Sadé's research dealt with the subjects that interested him clinically, leading to new surgical techniques and new concepts. Sadé was the first to describe the mucus-ciliary system of the middle ear—studies which demonstrated that the function of these microscopic organelles depends on the presence of mucus and its biochemical composition. Likewise he found that middle ear mucus hypersecretion is the most frequent cause of hearing deficit, especially in children. These findings led to further studies related to middle ear pressure vacillation and problems of middle ear aeration and gas composition.
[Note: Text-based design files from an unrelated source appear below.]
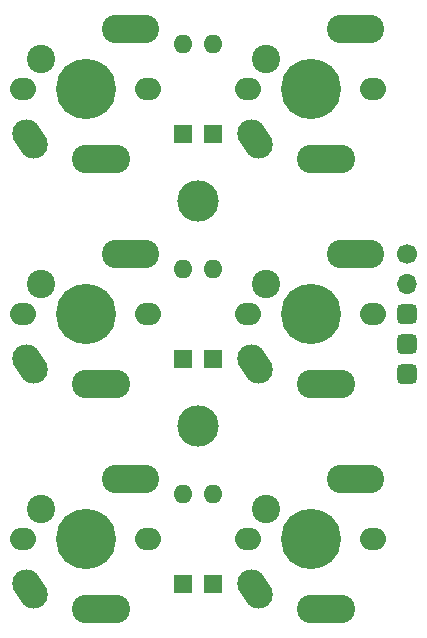
<source format=gts>
G04 #@! TF.GenerationSoftware,KiCad,Pcbnew,7.0.5*
G04 #@! TF.CreationDate,2023-08-14T09:40:10+08:00*
G04 #@! TF.ProjectId,LB,4c422e6b-6963-4616-945f-706362585858,rev?*
G04 #@! TF.SameCoordinates,Original*
G04 #@! TF.FileFunction,Soldermask,Top*
G04 #@! TF.FilePolarity,Negative*
%FSLAX46Y46*%
G04 Gerber Fmt 4.6, Leading zero omitted, Abs format (unit mm)*
G04 Created by KiCad (PCBNEW 7.0.5) date 2023-08-14 09:40:10*
%MOMM*%
%LPD*%
G01*
G04 APERTURE LIST*
G04 Aperture macros list*
%AMRoundRect*
0 Rectangle with rounded corners*
0 $1 Rounding radius*
0 $2 $3 $4 $5 $6 $7 $8 $9 X,Y pos of 4 corners*
0 Add a 4 corners polygon primitive as box body*
4,1,4,$2,$3,$4,$5,$6,$7,$8,$9,$2,$3,0*
0 Add four circle primitives for the rounded corners*
1,1,$1+$1,$2,$3*
1,1,$1+$1,$4,$5*
1,1,$1+$1,$6,$7*
1,1,$1+$1,$8,$9*
0 Add four rect primitives between the rounded corners*
20,1,$1+$1,$2,$3,$4,$5,0*
20,1,$1+$1,$4,$5,$6,$7,0*
20,1,$1+$1,$6,$7,$8,$9,0*
20,1,$1+$1,$8,$9,$2,$3,0*%
%AMHorizOval*
0 Thick line with rounded ends*
0 $1 width*
0 $2 $3 position (X,Y) of the first rounded end (center of the circle)*
0 $4 $5 position (X,Y) of the second rounded end (center of the circle)*
0 Add line between two ends*
20,1,$1,$2,$3,$4,$5,0*
0 Add two circle primitives to create the rounded ends*
1,1,$1,$2,$3*
1,1,$1,$4,$5*%
%AMOutline4P*
0 Free polygon, 4 corners , with rotation*
0 The origin of the aperture is its center*
0 number of corners: always 4*
0 $1 to $8 corner X, Y*
0 $9 Rotation angle, in degrees counterclockwise*
0 create outline with 4 corners*
4,1,4,$1,$2,$3,$4,$5,$6,$7,$8,$1,$2,$9*%
G04 Aperture macros list end*
%ADD10O,2.200000X1.900000*%
%ADD11C,5.100000*%
%ADD12HorizOval,2.400000X-0.305164X0.457575X0.305164X-0.457575X0*%
%ADD13C,2.400000*%
%ADD14Outline4P,-1.300000X-1.200000X1.300000X-1.200000X1.300000X1.200000X-1.300000X1.200000X0.000000*%
%ADD15Outline4P,-1.200000X-1.200000X1.200000X-1.200000X1.200000X1.200000X-1.200000X1.200000X0.000000*%
%ADD16C,3.500000*%
%ADD17C,1.700000*%
%ADD18O,1.700000X1.700000*%
%ADD19RoundRect,0.425000X-0.425000X-0.425000X0.425000X-0.425000X0.425000X0.425000X-0.425000X0.425000X0*%
%ADD20R,1.600000X1.600000*%
%ADD21O,1.600000X1.600000*%
G04 APERTURE END LIST*
D10*
X136810000Y-54430000D03*
D11*
X142110000Y-54430000D03*
D10*
X147410000Y-54430000D03*
D12*
X137410000Y-58680000D03*
D13*
X138300000Y-51890000D03*
X142110000Y-60330000D03*
D14*
X143410000Y-60330000D03*
D13*
X144650000Y-49330000D03*
X144710000Y-60330000D03*
D15*
X145880000Y-49330000D03*
D13*
X147110000Y-49330000D03*
D10*
X117760000Y-54430000D03*
D11*
X123060000Y-54430000D03*
D10*
X128360000Y-54430000D03*
D12*
X118360000Y-58680000D03*
D13*
X119250000Y-51890000D03*
X123060000Y-60330000D03*
D14*
X124360000Y-60330000D03*
D13*
X125600000Y-49330000D03*
X125660000Y-60330000D03*
D15*
X126830000Y-49330000D03*
D13*
X128060000Y-49330000D03*
D16*
X132585000Y-83005000D03*
X132585000Y-63955000D03*
D10*
X117760000Y-92530000D03*
D11*
X123060000Y-92530000D03*
D10*
X128360000Y-92530000D03*
D12*
X118360000Y-96780000D03*
D13*
X119250000Y-89990000D03*
X123060000Y-98430000D03*
D14*
X124360000Y-98430000D03*
D13*
X125600000Y-87430000D03*
X125660000Y-98430000D03*
D15*
X126830000Y-87430000D03*
D13*
X128060000Y-87430000D03*
D10*
X136810000Y-73480000D03*
D11*
X142110000Y-73480000D03*
D10*
X147410000Y-73480000D03*
D12*
X137410000Y-77730000D03*
D13*
X138300000Y-70940000D03*
X142110000Y-79380000D03*
D14*
X143410000Y-79380000D03*
D13*
X144650000Y-68380000D03*
X144710000Y-79380000D03*
D15*
X145880000Y-68380000D03*
D13*
X147110000Y-68380000D03*
D10*
X136810000Y-92530000D03*
D11*
X142110000Y-92530000D03*
D10*
X147410000Y-92530000D03*
D12*
X137410000Y-96780000D03*
D13*
X138300000Y-89990000D03*
X142110000Y-98430000D03*
D14*
X143410000Y-98430000D03*
D13*
X144650000Y-87430000D03*
X144710000Y-98430000D03*
D15*
X145880000Y-87430000D03*
D13*
X147110000Y-87430000D03*
D10*
X117760000Y-73480000D03*
D11*
X123060000Y-73480000D03*
D10*
X128360000Y-73480000D03*
D12*
X118360000Y-77730000D03*
D13*
X119250000Y-70940000D03*
X123060000Y-79380000D03*
D14*
X124360000Y-79380000D03*
D13*
X125600000Y-68380000D03*
X125660000Y-79380000D03*
D15*
X126830000Y-68380000D03*
D13*
X128060000Y-68380000D03*
D17*
X150230000Y-68400000D03*
D18*
X150230000Y-70940000D03*
D19*
X150230000Y-73480000D03*
X150230000Y-76020000D03*
X150230000Y-78560000D03*
D20*
X131315000Y-77280000D03*
D21*
X131315000Y-69680000D03*
D20*
X133855000Y-96330000D03*
D21*
X133855000Y-88730000D03*
D20*
X131315000Y-96330000D03*
D21*
X131315000Y-88730000D03*
D20*
X131315000Y-58230000D03*
D21*
X131315000Y-50630000D03*
D20*
X133855000Y-77280000D03*
D21*
X133855000Y-69680000D03*
D20*
X133855000Y-58230000D03*
D21*
X133855000Y-50630000D03*
M02*

</source>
Sadé was a member of the editorial boards of 10 international scientific journals and was an honorary member of 19 national and international scientific associations dealing mostly with ear diseases.
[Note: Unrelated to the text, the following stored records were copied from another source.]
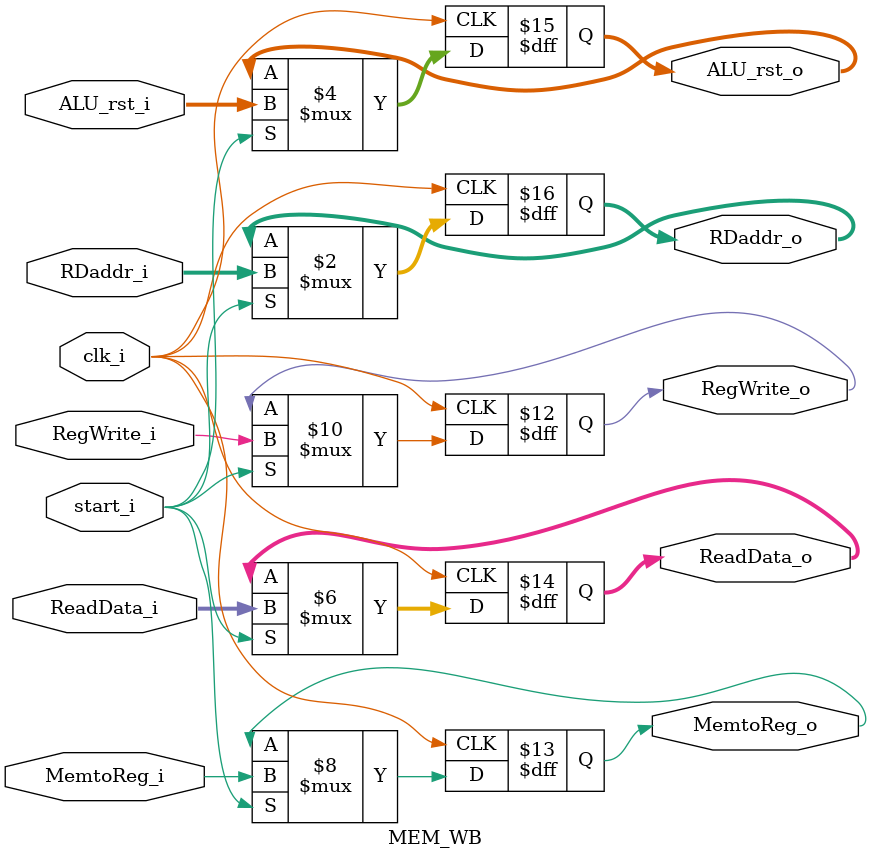
<source format=v>
module MEM_WB(
    clk_i,
    start_i,
    RegWrite_i,
    MemtoReg_i,
    RegWrite_o,
    MemtoReg_o,

    ALU_rst_i,
    ReadData_i,
    ALU_rst_o,
    ReadData_o,

    RDaddr_i,
	  RDaddr_o
);

// Ports
input         clk_i, start_i;
input         RegWrite_i, MemtoReg_i;
output  reg    RegWrite_o, MemtoReg_o;

input        [31:0]    ReadData_i, ALU_rst_i;
output  reg   [31:0]    ReadData_o, ALU_rst_o;
input        [4:0]     RDaddr_i;
output  reg   [4:0]     RDaddr_o;


always @(posedge clk_i) begin
  if (start_i) begin
    RegWrite_o <= RegWrite_i;
    MemtoReg_o <= MemtoReg_i;
    ReadData_o <= ReadData_i;
    ALU_rst_o <= ALU_rst_i;
	  RDaddr_o <= RDaddr_i;
  end
end
endmodule

</source>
Sadé was one of the initiators and organizers of the Mediterranean Society of Otology and Audiology (MSOA) and the Politzer Society (an international society for otologic surgery and science). He was invited to present lectures at 166 international meetings at 69 universities in 25 countries and he initiated and presided over seven international ENT congresses in the field of hearing disorders and ear diseases. Sadé published 190 scientific papers in international scientific journals, 49 summaries and eight books on ear diseases. In addition, he supervised 21 doctoral and master's dissertations.

== Published works ==

- Sadé, J. (1966), "Middle Ear Mucosa". Arch Otolaryngol, 84:137–143.
- Sadé, J. (1966), "Pathology and Pathogenesis of Serous Otitis Media". Arch Otolaryngol, 84:297–305.
- Sadé, J. (1972), "Pathology of Bell's Palsy". Arch Otolaryngol, 95:406–414.
- Sadé, J. (ed.) (1979). Secretory Otitis Media and Its Sequelae. Churchill Livingstone: New York, Edinburgh, London.
- Sadé, J. (1981), "Meniere's Disease". J Laryngol Otol, 95:261–271.
- Sadé, J., Avraham, S., Berko, E. (1981), "Atelectasis, Retraction Pockets and Cholesteatoma". Acta Oto-Laryngol, 92:501–512.
- Sadé, J. (1982), "Treatment of Retraction Pockets and Cholesteatoma" J Laryngol Otol, 82:585–704.
- Sadé, J., Luntz, M. (1988), "Fluctuations of Middle Ear Aeration in Atelectatic Ears". Acta Oto-Laryngol (Stockh) Suppl, 458:48–51.
- Sadé, J., Luntz, M. (1991), "Gas Diffusion in the Middle Ear". Acta Oto-Laryngol, 111:354–357
- Sadé, J., Fuchs, C., Luntz, M.(1996), "The Pars Flaccida, Middle Ear Pressure and Mastoid Pneumatization Index". Acta Oto-Laryngol, 116:284–287
- Sadé, J., Ar, A. (1997), "The Middle Ear and Auditory Tube". Otolaryngol Head Neck Surg, 116:499–524.
- Sadé, J. (2001), "Hyperectasis: The Hyperinflated Tympanic Membrane – The Middle Ear as an Actively Controlled System". J Otol Neurol, 22:133–139.
- Sadé, J., Handrich, Y., Bernheim, J., Cohen, D. (2008), "Pressure Equilibration in the Penguin Middle Ear". Acta Oto-Laryngol, 128:18–21.